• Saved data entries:
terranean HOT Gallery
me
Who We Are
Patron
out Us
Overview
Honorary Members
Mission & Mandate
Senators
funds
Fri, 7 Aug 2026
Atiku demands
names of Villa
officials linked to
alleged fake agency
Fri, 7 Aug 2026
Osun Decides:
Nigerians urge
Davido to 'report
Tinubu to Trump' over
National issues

---

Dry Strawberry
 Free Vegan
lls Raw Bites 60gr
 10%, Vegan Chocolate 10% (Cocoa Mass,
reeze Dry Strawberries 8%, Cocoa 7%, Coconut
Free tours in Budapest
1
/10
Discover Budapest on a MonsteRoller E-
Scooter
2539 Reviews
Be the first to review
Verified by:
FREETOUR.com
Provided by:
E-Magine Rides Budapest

==

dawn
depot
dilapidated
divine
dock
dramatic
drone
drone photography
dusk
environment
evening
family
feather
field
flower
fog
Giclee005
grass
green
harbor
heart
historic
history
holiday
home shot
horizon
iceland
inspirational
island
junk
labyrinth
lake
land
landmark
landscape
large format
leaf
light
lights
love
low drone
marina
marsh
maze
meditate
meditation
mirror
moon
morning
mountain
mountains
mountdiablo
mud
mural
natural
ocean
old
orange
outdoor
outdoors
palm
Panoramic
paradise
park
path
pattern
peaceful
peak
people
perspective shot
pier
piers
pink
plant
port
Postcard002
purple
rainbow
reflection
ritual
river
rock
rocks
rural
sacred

• WHAT TO DO:
Starting with the line with "terranean HOT Gallery" above and going on through the line with "National issues", transcribe every line exactly, both ends included, and add nothing.

• PROBLEM SOLUTION:
terranean HOT Gallery
me
Who We Are
Patron
out Us
Overview
Honorary Members
Mission & Mandate
Senators
funds
Fri, 7 Aug 2026
Atiku demands
names of Villa
officials linked to
alleged fake agency
Fri, 7 Aug 2026
Osun Decides:
Nigerians urge
Davido to 'report
Tinubu to Trump' over
National issues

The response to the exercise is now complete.